I never considered myself anti-adoption. I always grudgingly accepted adoption as a necessity. I thought it was a complex proposition, and I did not like that society failed, repeatedly, to acknowledge the complexity. But I accepted that it was sometimes necessary.
Now, I'm not so sure. I mean, I'm not entirely certain I even accept that it's necessary anymore. Maybe it is. I don't want to become too extreme without more thought. But it's becoming harder and harder for me to accept that necessity.
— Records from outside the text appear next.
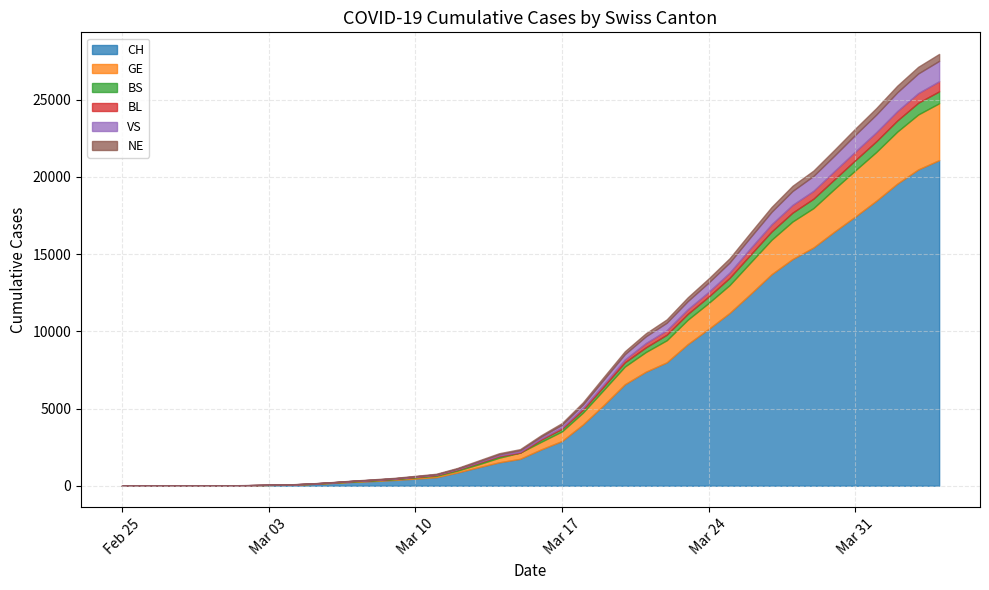

Which label corresponds to the largest value in the chart?

2020-04-04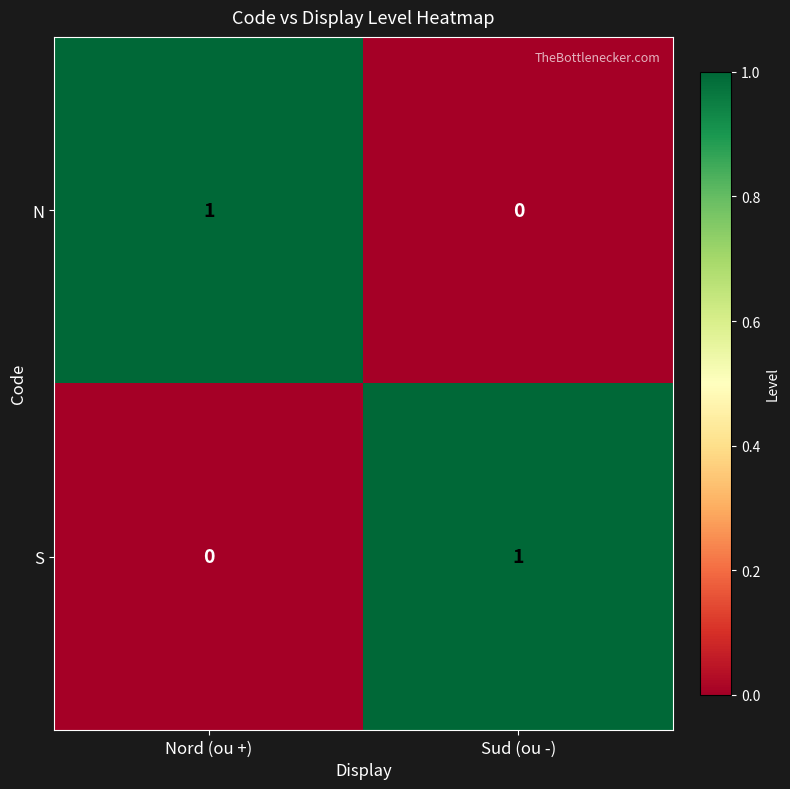

Which category has the highest value in the N series?

Nord (ou +)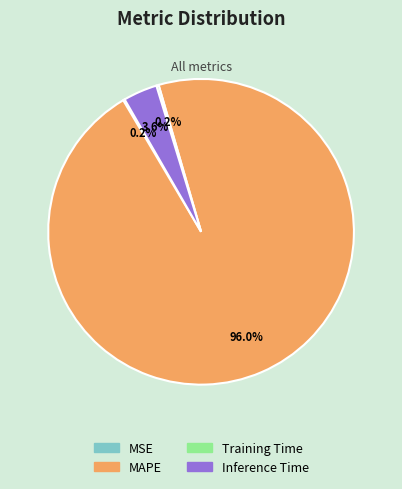

Which category has the biggest portion of the pie?

MAPE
Maybe it's the constant feeling of beating my head into brick walls. After all, if I cannot get people to acknowledge the issues inherent in adoption, perhaps it would just be better if there weren't any adoptions. I'm not sure that's really a solution. But I think I'm being pulled that way.
Reading through Lifton's Journey of the Adopted Self, I ran across this passage:
Adoptees may never completely heal, but after search and reunion at least they have a potential for growth. There is the chance to move from the traumatized self to the revitalized and transformed self.
That really struck me. It helps to know that not completely healing may be normal. That's what it feels like for me. I am not healed. I can't imagine being healed.
But beyond that, there was something worrisome... I don't know how to move from the traumatized self. I feel stuck. I've gotten in touch with the traumatized portion of myself, but I want to move past that. So far, I haven't found the path further on.
But maybe that just takes more time. Right now... everything takes time. Maybe that's just one more thing.